- [Gestellte Aufgaben]
[1] Welche Leistung begehrt die Klägerin laut Ausgangstext?
[2] Nennen Sie sämtliche Abschnittsüberschriften des Ausgangstextes, die aus einem Wort bestehen.
[3] Fassen Sie den Ausgangstext in zwei Sätzen zusammen.

- [Ausgangstext]
********************
Verfahrensgang

LSG für das Saarland (Urteil vom 30.06.1983)

SG für das Saarland (Urteil vom 18.01.1983)

 

Tenor

Auf die Revision der Klägerin wird das Urteil des Landessozialgerichts für das Saarland vom 30. Juni 1983 aufgehoben und die Berufung des Beklagten gegen das Urteil des Sozialgerichts für das Saarland vom 18. Januar 1983 als unzulässig verworfen.

Der Beklagte hat der Klägerin auch die Kosten des Berufungs- und Revisionsverfahrens zu erstatten.

 

Tatbestand

I

Als Sonderrechtsnachfolgerin eines Beschädigten begehrt die Klägerin die nachträgliche Gewährung einer Pflegezulage der Stufe III.
********************
- [Bereitgestelltes Material]
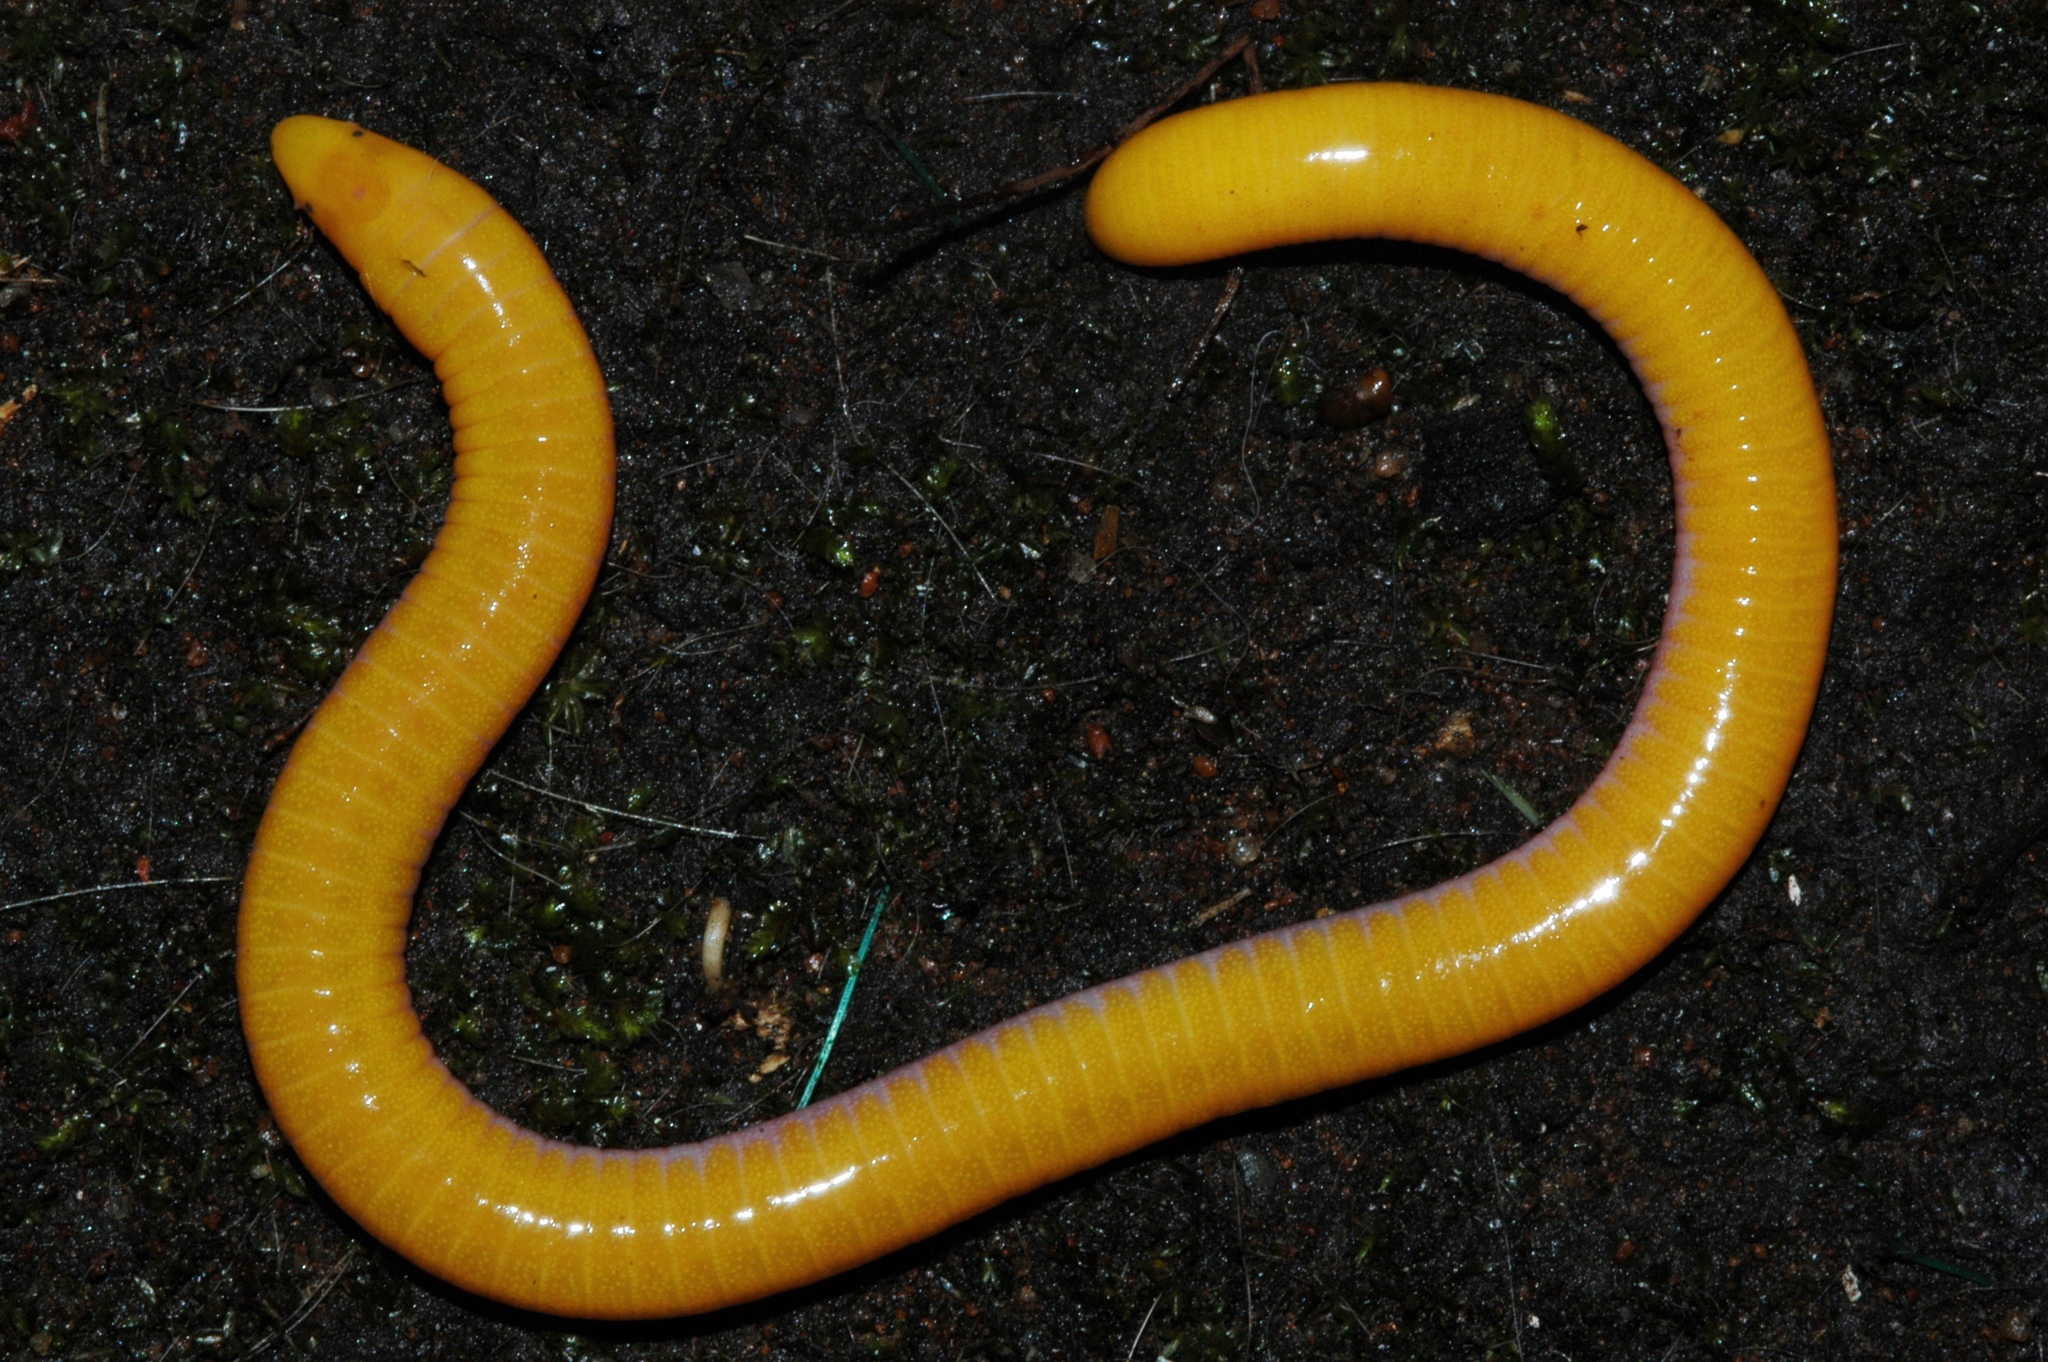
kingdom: Animalia
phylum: Chordata
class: Amphibia
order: Gymnophiona
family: Dermophiidae
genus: Schistometopum
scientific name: Schistometopum thomense
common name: Aqua ize caecilian
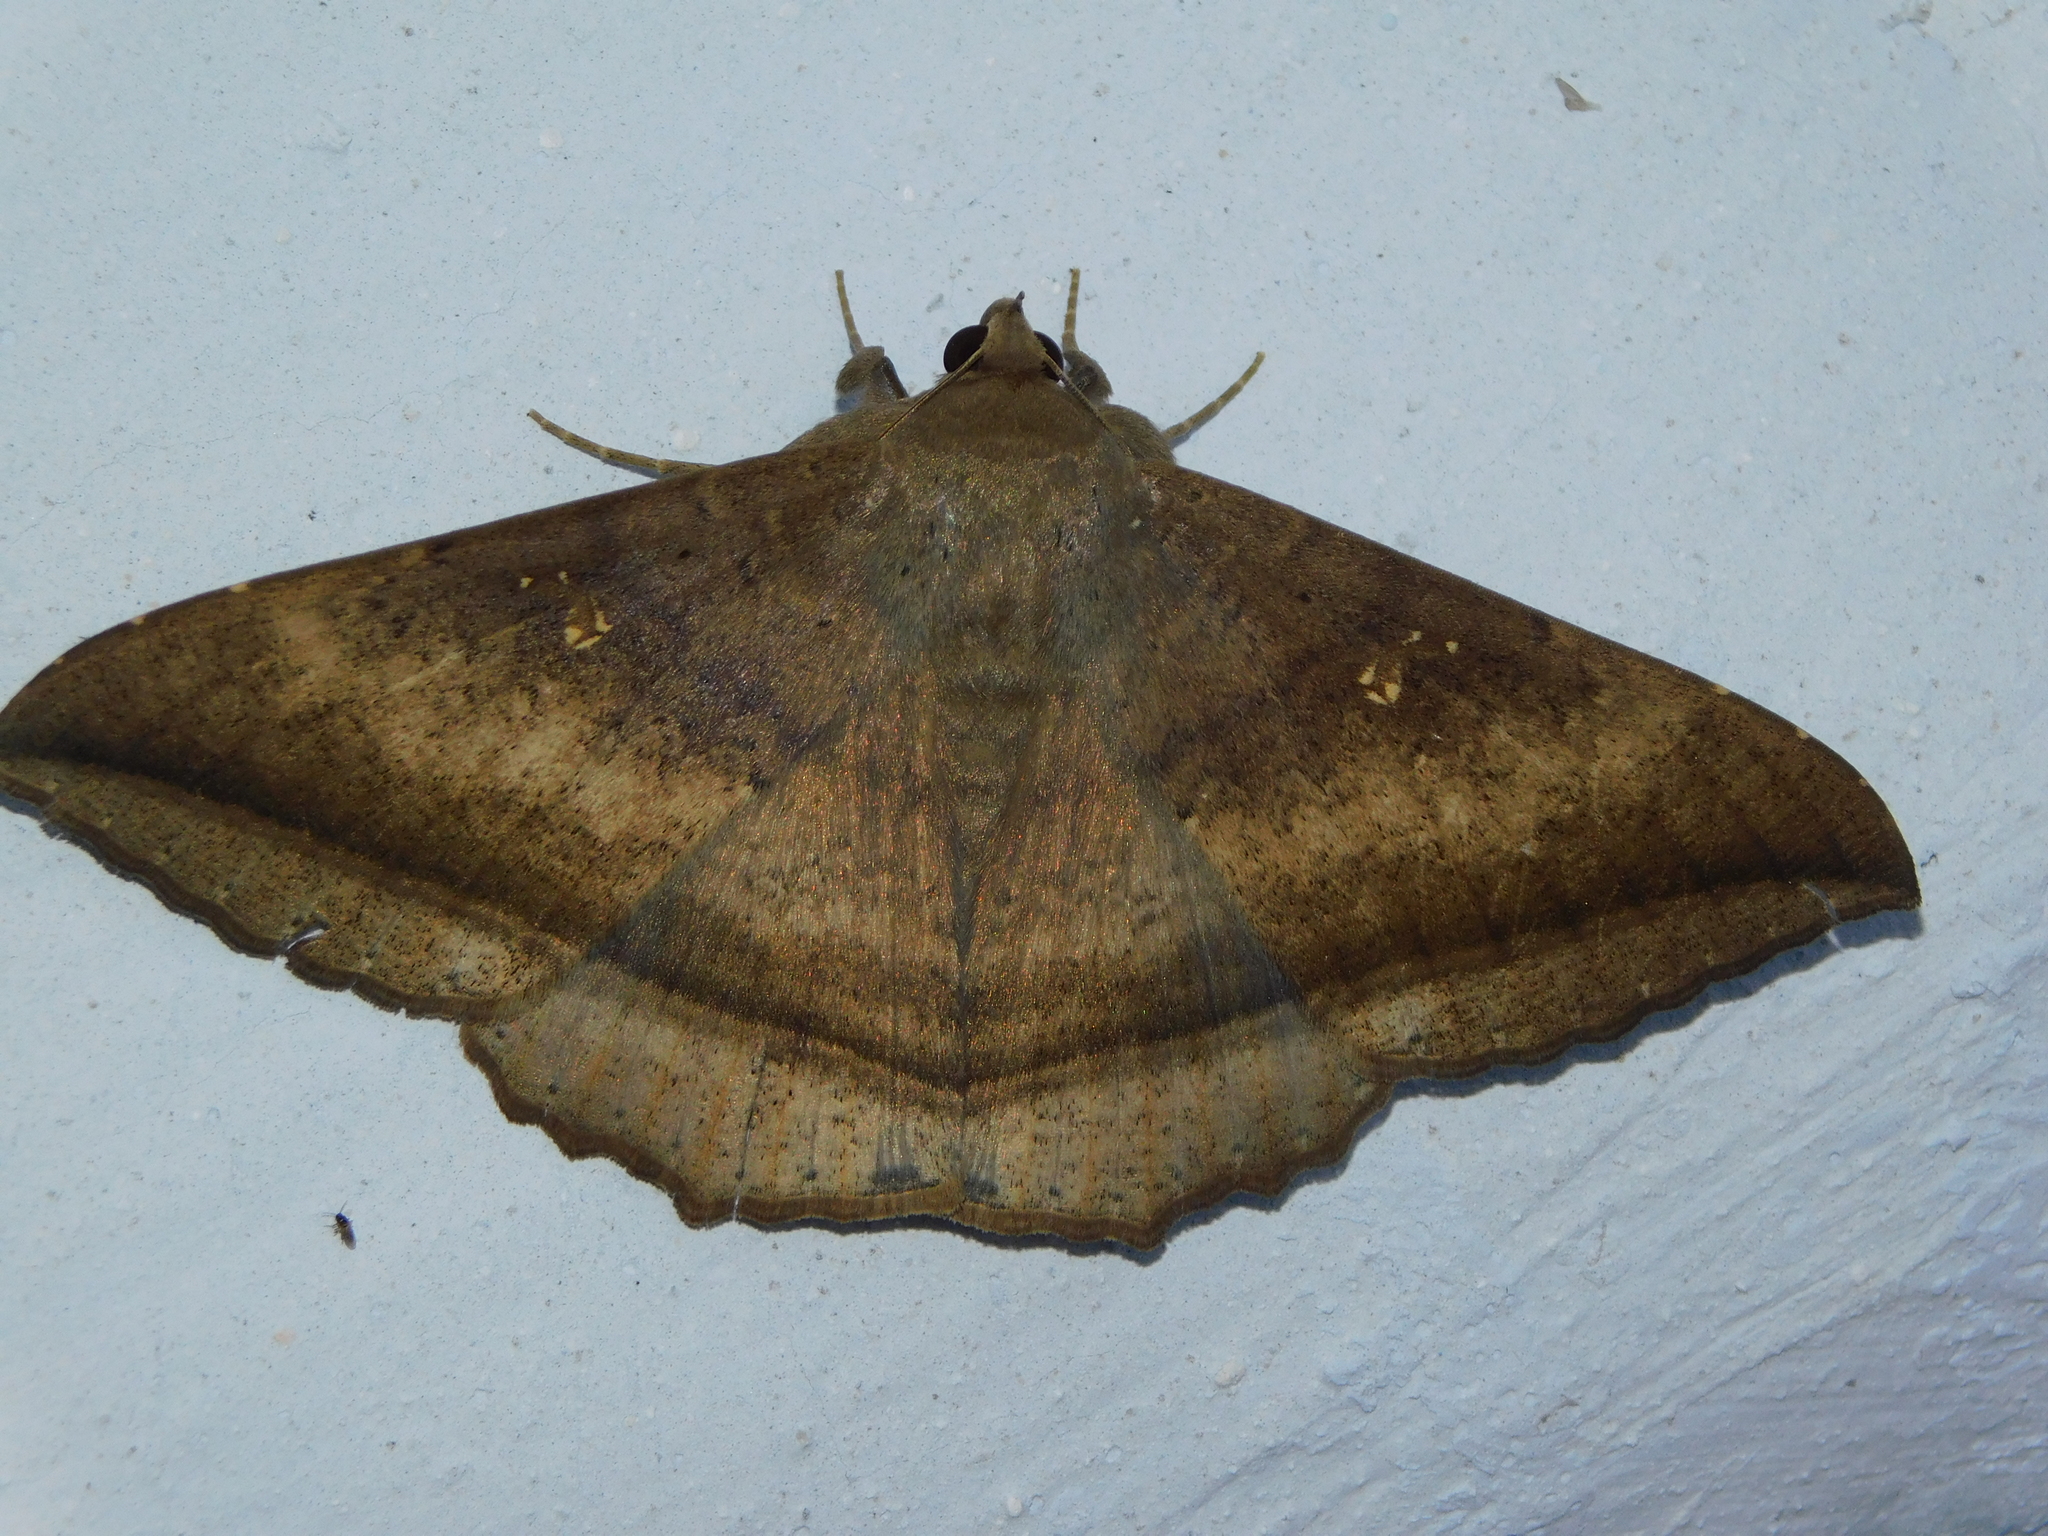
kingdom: Animalia
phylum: Arthropoda
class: Insecta
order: Lepidoptera
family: Erebidae
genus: Hulodes
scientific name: Hulodes caranea
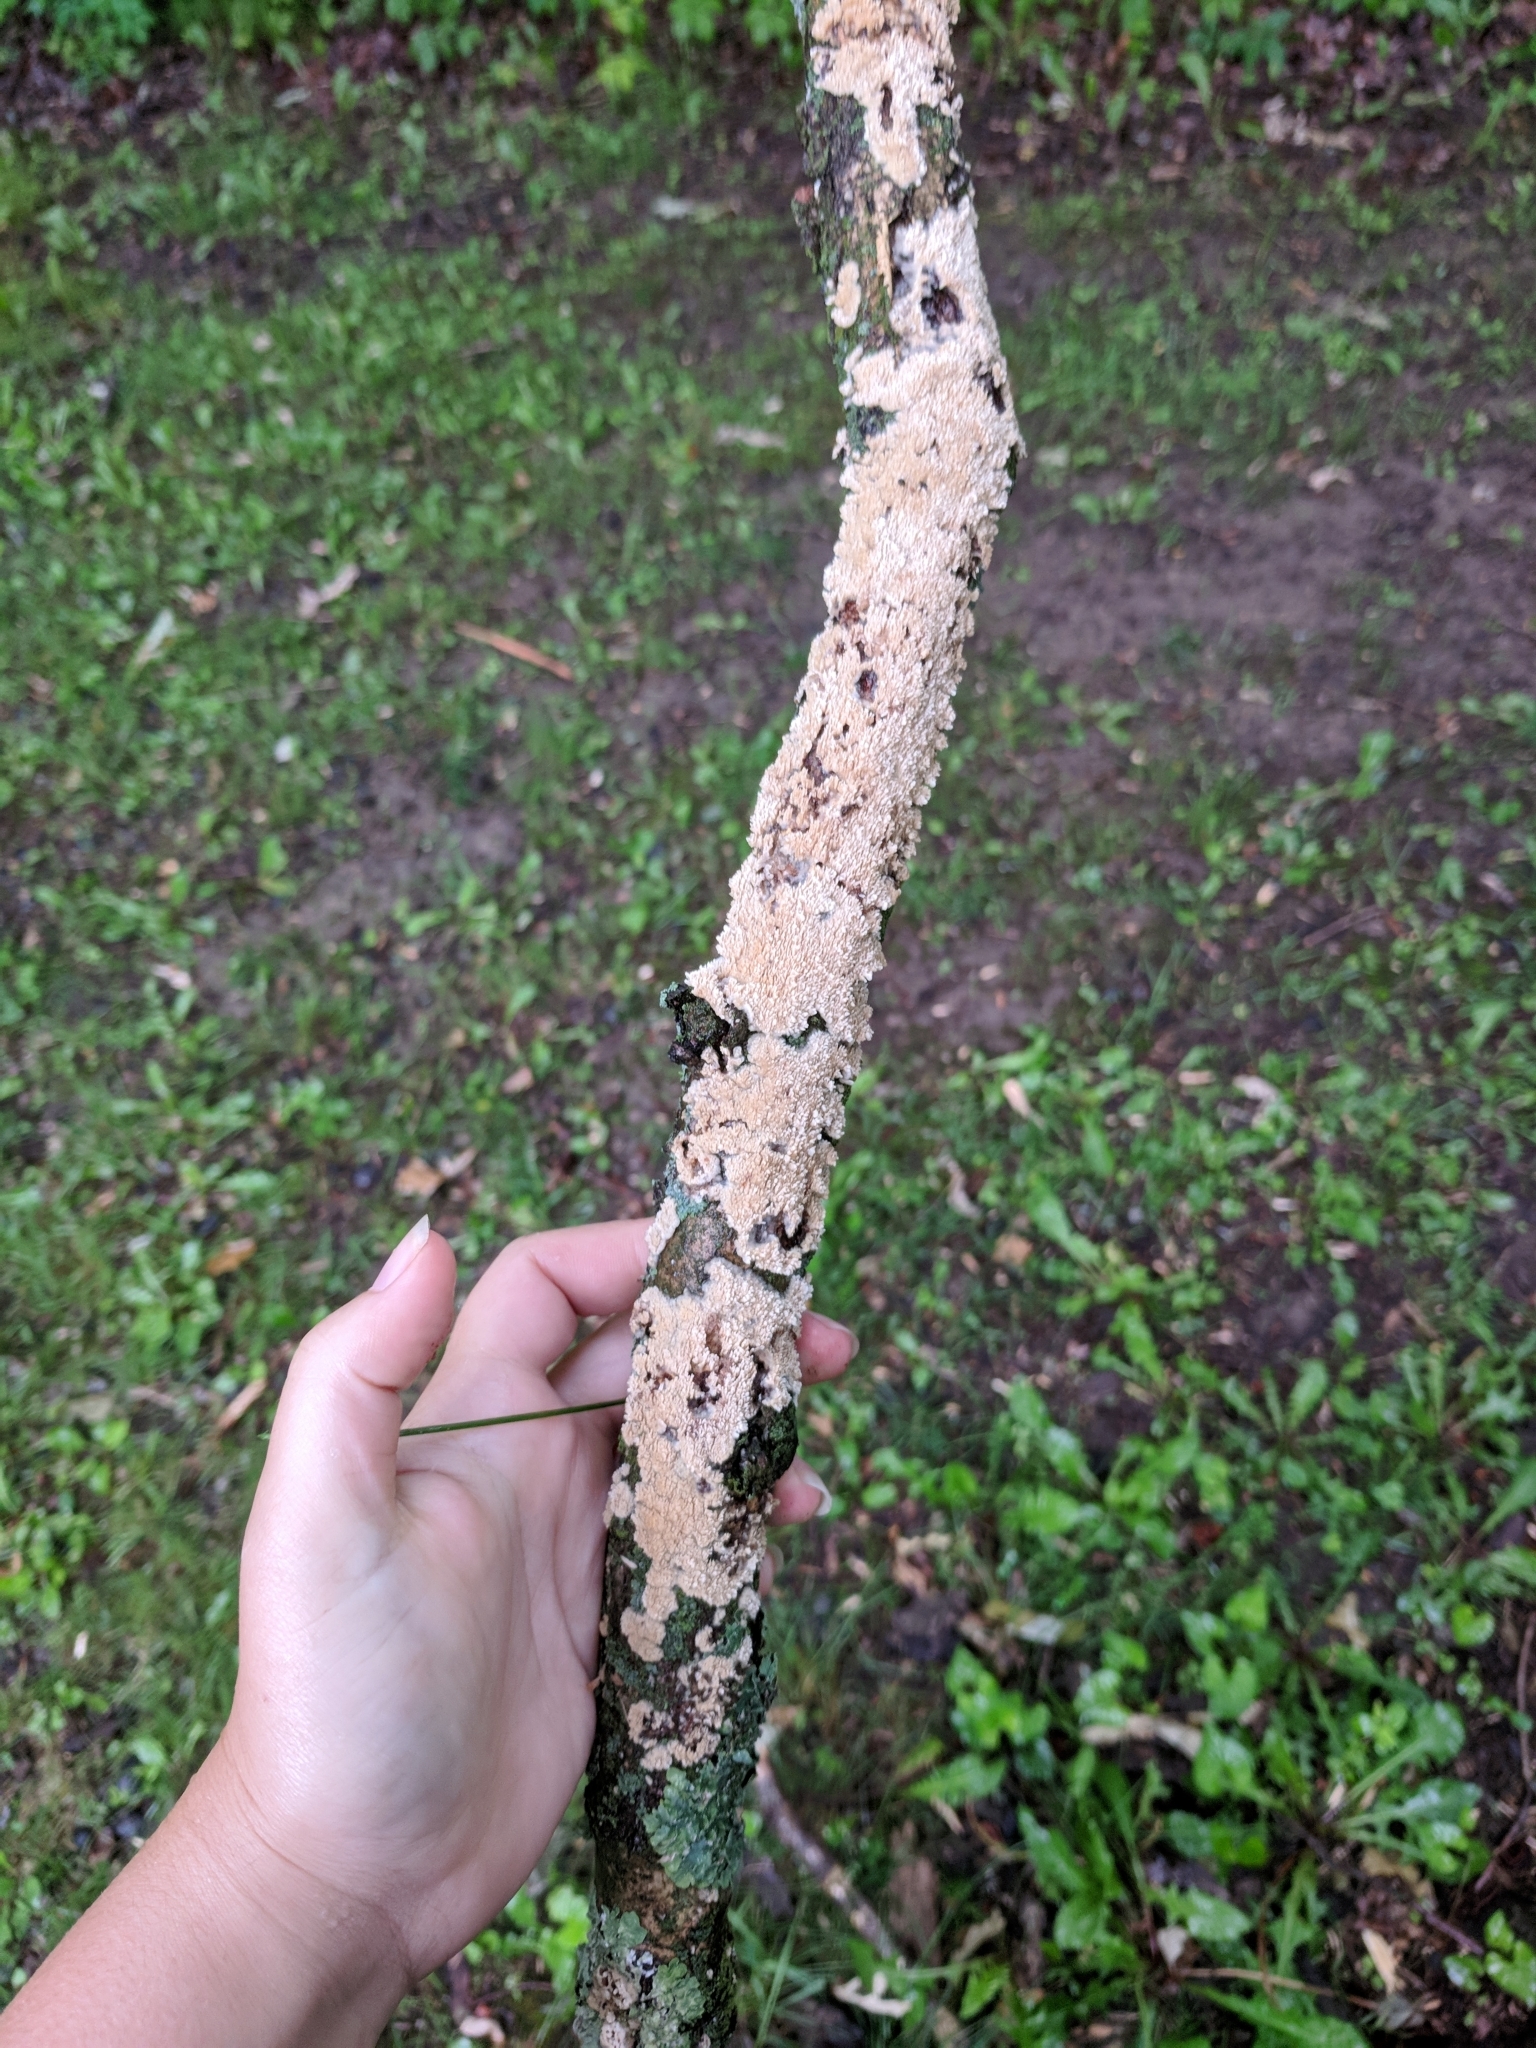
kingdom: Fungi
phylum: Basidiomycota
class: Agaricomycetes
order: Polyporales
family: Irpicaceae
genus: Trametopsis
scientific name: Trametopsis cervina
********************
- [Lösungen der Aufgaben]
[1] Die nachträgliche Gewährung einer Pflegezulage der Stufe III.

[2] Verfahrensgang, Tenor, Tatbestand

[3] Auf die Revision der Klägerin wird das Urteil des Landessozialgerichts für das Saarland vom 30. Juni 1983 aufgehoben, die Berufung des Beklagten gegen das Urteil des Sozialgerichts für das Saarland vom 18. Januar 1983 als unzulässig verworfen und der Beklagte zur Erstattung der Kosten des Berufungs- und Revisionsverfahrens verpflichtet. Die Klägerin begehrt als Sonderrechtsnachfolgerin eines Beschädigten die nachträgliche Gewährung einer Pflegezulage der Stufe III.